“Non è vero che è tutto scritto, che è tutto già segnato, deciso, e non è vero che ci comanda continuerà a comandare. La città, come la vita, è nostra, dobbiamo solo pensarlo e deciderlo. Ringrazio tutti voi, tutti coloro che dal primo minuto erano convinti dell’importanza di quest’avventura e hanno trasformato un desiderio prima in sogno e poi in realtà. Ringrazio tutti quelli che hanno lavorato ore ed ore, tutti voi che vi siete aggiunti man mano – e siamo diventati tantissimi – fino a dar vita a un vero Movimento popolare; un movimento che ha decretato la voglia di partecipazione politica, e civile, di Mazara del Vallo; che ha decretato che lo strumento principe con cui Mazara tornerà ad esprimersi sarà la partecipazione collettiva”.

Sono state queste, ieri sera, le prime parole di Salvatore Quinci, eletto sindaco di Mazara con 10.805 preferenze, pari al 52,41 per cento dei voti. 

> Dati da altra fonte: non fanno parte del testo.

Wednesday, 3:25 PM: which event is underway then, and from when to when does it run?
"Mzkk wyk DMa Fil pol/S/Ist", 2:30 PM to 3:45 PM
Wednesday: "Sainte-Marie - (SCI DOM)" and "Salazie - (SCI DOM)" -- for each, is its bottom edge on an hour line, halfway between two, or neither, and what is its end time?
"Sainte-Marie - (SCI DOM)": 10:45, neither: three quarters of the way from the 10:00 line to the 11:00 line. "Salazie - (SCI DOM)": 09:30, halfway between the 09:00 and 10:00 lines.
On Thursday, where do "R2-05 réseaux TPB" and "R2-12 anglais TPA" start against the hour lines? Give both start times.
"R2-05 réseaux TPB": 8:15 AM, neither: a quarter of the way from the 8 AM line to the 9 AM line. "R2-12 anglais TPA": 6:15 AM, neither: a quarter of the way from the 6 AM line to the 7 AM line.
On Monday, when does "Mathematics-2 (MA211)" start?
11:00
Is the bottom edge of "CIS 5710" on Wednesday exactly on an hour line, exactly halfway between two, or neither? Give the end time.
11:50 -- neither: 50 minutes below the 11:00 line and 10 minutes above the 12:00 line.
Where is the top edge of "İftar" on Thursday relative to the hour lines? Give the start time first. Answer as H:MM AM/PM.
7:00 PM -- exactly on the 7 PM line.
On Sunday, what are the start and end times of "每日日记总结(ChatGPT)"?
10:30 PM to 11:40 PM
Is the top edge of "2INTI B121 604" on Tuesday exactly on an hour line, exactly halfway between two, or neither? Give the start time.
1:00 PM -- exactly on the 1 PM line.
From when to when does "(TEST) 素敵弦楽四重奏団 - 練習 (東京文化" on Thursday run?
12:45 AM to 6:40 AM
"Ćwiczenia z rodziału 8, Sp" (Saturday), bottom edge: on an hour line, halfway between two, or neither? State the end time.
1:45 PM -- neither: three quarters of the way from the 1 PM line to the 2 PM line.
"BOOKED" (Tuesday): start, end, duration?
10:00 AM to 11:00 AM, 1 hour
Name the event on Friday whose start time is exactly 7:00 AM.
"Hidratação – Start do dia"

“Sarò il sindaco di tutti, per l’ascolto verso tutti e verso il Consiglio Comunale. Mazara è una città che dopo dieci anni torna ad essere protagonista e a partecipare avendo dimostrato la voglia di prendersi cura di ogni aspetto civico e sociale del suo territorio. Il nostro Movimento Civico ha prevalso, un movimento che raccoglie ceti sociali, lavorativi e politici diversi, superando il vecchio schema politico dei partiti e aprendosi esclusivamente alla voglia di partecipare. Adesso è’ arrivato il momento della responsabilità. La città di Mazara – conclude – con la mia elezione dimostra anche di aver accolto un progetto culturale, confermandosi città dell’accoglienza, multiculturale per eccellenze, non divisiva e aperta a tutte le anime che da sempre ne fanno parte”.